Materials provided —
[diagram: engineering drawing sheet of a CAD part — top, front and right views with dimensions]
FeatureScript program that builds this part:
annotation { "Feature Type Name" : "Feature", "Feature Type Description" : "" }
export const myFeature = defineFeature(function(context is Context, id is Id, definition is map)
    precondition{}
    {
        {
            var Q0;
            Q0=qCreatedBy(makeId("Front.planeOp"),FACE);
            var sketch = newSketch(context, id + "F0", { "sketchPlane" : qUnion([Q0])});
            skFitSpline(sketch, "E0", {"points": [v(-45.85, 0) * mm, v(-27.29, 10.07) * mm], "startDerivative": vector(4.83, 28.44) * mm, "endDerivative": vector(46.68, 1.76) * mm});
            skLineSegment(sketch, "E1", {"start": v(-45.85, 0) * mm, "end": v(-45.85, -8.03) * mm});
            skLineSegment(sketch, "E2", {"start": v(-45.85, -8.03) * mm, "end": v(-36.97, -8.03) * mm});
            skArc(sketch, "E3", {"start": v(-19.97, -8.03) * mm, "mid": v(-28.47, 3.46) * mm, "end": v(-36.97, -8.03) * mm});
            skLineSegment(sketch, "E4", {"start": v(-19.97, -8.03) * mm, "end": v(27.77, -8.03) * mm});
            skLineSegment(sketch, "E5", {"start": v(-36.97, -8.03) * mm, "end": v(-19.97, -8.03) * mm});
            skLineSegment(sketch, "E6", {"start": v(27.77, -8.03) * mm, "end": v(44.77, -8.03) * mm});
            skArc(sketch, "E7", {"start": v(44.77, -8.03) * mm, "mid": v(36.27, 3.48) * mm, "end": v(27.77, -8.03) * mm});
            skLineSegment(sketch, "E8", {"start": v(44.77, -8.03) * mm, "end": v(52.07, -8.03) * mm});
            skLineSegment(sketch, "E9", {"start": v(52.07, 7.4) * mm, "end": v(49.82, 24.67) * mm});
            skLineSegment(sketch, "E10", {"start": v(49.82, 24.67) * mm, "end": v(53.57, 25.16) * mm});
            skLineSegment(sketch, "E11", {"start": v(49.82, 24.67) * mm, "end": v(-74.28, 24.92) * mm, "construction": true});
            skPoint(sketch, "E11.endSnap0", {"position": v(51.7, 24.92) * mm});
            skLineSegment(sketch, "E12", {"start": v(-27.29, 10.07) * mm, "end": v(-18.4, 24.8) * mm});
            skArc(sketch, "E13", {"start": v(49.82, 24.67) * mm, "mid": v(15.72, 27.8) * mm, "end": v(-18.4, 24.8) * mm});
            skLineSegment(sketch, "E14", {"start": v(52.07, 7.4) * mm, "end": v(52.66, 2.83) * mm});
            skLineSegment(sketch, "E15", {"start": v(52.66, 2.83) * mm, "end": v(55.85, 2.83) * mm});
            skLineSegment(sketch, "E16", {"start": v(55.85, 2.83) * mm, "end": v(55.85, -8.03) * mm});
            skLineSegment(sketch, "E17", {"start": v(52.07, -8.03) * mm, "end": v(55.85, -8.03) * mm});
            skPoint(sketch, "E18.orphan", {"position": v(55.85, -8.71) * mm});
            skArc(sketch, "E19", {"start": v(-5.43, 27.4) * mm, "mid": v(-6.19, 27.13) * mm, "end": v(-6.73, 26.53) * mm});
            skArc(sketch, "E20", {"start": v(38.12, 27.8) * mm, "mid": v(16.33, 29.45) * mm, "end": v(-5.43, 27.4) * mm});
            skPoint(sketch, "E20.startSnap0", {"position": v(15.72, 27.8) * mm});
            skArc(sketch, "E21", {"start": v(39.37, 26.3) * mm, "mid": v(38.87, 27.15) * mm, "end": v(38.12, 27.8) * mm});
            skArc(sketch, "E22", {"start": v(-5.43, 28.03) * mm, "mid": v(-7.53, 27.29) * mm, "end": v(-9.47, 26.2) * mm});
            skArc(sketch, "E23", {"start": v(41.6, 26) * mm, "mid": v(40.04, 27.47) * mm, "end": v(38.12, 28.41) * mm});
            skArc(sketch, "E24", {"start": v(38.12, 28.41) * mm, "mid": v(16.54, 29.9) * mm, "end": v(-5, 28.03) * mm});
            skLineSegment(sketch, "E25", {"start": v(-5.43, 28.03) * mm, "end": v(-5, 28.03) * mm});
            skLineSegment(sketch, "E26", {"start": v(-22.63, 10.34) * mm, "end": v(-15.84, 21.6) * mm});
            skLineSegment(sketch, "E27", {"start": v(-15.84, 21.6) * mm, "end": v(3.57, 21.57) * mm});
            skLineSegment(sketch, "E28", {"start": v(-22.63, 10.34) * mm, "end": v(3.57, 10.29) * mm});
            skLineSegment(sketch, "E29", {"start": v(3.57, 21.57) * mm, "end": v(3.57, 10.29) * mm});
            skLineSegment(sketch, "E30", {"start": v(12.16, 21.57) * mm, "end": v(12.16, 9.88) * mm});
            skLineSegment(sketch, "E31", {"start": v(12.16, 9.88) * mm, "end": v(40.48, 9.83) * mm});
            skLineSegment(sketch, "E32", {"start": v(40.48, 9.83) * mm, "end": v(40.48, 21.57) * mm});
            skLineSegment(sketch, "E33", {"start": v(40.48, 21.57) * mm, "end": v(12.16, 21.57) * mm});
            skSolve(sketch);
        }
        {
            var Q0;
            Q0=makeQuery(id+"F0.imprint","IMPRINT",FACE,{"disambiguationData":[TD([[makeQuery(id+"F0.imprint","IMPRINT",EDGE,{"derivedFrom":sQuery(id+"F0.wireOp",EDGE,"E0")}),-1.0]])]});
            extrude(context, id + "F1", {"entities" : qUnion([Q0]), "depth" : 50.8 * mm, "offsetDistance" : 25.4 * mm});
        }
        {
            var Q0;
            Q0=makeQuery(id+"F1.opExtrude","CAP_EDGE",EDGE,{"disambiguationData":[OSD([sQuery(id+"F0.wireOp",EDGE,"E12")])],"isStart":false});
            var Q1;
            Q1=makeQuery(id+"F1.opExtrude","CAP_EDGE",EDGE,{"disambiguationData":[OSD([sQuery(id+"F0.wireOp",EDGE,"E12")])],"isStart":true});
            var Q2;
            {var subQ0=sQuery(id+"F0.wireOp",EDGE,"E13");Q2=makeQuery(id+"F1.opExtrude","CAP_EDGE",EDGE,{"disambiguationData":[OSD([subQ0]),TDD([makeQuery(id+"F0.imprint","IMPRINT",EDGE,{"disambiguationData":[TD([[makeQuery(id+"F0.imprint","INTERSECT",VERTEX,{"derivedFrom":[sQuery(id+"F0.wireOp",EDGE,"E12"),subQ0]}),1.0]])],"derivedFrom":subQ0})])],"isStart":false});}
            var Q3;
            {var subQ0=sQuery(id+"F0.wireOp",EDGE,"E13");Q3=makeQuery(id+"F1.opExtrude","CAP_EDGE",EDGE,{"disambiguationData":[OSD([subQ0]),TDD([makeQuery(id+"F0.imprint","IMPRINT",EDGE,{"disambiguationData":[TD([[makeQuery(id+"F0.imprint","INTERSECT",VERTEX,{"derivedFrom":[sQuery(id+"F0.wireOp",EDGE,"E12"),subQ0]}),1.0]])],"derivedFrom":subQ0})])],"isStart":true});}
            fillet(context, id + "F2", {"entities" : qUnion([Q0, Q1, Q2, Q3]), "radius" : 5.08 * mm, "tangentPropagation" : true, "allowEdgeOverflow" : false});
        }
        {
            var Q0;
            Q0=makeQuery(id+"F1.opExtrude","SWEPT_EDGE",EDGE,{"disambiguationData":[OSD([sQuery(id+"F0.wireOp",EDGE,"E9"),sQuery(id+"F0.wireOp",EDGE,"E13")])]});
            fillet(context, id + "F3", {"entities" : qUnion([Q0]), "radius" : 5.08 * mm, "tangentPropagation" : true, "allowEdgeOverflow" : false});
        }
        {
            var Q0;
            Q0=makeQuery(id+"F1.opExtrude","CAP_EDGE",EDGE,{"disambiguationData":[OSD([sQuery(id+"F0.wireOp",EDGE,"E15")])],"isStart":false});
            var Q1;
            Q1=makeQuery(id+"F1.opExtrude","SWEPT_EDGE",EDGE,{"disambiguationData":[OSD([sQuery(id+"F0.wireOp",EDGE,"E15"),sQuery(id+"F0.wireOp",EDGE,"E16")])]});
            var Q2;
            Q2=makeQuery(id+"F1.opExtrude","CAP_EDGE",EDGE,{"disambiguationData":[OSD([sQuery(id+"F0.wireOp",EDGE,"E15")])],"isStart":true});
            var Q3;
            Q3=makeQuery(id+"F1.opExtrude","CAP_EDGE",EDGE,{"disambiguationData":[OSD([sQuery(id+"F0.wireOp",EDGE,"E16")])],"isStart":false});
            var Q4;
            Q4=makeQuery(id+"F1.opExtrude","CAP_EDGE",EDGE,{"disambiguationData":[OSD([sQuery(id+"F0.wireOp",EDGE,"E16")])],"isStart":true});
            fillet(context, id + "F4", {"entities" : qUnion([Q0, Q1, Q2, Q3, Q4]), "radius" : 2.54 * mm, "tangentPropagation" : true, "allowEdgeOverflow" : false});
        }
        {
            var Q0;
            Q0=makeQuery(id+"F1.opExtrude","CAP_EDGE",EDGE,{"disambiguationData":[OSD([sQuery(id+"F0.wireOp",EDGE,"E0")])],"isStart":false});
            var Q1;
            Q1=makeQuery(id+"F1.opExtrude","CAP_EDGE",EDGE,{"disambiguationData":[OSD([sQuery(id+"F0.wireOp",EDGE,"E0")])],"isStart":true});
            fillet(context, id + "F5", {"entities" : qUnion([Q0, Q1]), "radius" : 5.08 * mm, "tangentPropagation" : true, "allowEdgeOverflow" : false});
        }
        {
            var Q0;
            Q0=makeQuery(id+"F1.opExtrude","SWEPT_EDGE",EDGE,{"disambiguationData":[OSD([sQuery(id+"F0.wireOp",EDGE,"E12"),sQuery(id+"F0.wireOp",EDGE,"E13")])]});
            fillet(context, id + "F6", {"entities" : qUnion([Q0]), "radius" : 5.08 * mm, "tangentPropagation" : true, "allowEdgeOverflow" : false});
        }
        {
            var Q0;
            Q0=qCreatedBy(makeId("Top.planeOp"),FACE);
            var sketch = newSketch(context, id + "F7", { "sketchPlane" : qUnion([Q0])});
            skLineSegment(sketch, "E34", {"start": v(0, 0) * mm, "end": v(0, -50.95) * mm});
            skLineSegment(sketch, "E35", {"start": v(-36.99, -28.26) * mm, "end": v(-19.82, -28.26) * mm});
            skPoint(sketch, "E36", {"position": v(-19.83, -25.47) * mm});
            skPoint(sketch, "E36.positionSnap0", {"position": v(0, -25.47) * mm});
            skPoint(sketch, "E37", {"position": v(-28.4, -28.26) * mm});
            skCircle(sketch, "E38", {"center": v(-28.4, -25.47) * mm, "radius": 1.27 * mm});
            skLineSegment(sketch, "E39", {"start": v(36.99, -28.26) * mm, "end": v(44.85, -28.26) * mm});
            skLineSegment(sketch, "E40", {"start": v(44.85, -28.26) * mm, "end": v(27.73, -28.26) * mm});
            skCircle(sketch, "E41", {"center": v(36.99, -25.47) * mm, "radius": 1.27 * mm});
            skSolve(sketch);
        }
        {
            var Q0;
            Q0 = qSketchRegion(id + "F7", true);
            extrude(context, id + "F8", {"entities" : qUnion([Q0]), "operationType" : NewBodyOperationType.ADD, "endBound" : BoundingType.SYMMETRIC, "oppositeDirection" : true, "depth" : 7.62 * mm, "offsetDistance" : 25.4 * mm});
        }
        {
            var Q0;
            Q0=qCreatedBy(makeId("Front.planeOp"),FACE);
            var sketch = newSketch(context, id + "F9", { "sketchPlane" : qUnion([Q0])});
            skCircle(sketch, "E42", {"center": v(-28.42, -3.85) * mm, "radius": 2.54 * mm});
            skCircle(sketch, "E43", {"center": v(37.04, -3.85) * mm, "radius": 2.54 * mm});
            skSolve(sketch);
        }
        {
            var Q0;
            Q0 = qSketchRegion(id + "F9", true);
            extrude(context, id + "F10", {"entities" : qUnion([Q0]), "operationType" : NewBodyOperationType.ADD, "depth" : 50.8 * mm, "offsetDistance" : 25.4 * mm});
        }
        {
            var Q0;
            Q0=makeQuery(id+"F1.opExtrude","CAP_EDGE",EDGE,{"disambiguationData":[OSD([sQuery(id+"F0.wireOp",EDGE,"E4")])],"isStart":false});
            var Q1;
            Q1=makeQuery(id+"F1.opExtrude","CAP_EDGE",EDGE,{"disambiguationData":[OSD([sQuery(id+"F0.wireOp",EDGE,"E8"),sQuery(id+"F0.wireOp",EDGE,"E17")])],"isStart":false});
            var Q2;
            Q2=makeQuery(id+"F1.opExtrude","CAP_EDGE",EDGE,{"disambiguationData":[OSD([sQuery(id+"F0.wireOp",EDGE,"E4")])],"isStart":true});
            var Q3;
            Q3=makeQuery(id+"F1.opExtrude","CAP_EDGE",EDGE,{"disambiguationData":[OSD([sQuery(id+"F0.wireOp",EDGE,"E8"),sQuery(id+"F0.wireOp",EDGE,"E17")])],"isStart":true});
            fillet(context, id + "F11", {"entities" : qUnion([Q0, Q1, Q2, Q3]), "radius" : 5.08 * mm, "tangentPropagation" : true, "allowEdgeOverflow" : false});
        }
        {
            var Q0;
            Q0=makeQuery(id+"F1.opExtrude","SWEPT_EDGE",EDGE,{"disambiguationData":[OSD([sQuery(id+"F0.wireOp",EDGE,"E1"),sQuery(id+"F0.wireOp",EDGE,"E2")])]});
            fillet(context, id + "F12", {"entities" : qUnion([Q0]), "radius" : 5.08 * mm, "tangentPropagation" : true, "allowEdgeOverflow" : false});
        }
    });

Your instructions —
Find every line in the material above that contains the string "IMPRINT", treating uppercase and lowercase as different, and copy each of those lines.

Exercise solution —
            Q0=makeQuery(id+"F0.imprint","IMPRINT",FACE,{"disambiguationData":[TD([[makeQuery(id+"F0.imprint","IMPRINT",EDGE,{"derivedFrom":sQuery(id+"F0.wireOp",EDGE,"E0")}),-1.0]])]});
            {var subQ0=sQuery(id+"F0.wireOp",EDGE,"E13");Q2=makeQuery(id+"F1.opExtrude","CAP_EDGE",EDGE,{"disambiguationData":[OSD([subQ0]),TDD([makeQuery(id+"F0.imprint","IMPRINT",EDGE,{"disambiguationData":[TD([[makeQuery(id+"F0.imprint","INTERSECT",VERTEX,{"derivedFrom":[sQuery(id+"F0.wireOp",EDGE,"E12"),subQ0]}),1.0]])],"derivedFrom":subQ0})])],"isStart":false});}
            {var subQ0=sQuery(id+"F0.wireOp",EDGE,"E13");Q3=makeQuery(id+"F1.opExtrude","CAP_EDGE",EDGE,{"disambiguationData":[OSD([subQ0]),TDD([makeQuery(id+"F0.imprint","IMPRINT",EDGE,{"disambiguationData":[TD([[makeQuery(id+"F0.imprint","INTERSECT",VERTEX,{"derivedFrom":[sQuery(id+"F0.wireOp",EDGE,"E12"),subQ0]}),1.0]])],"derivedFrom":subQ0})])],"isStart":true});}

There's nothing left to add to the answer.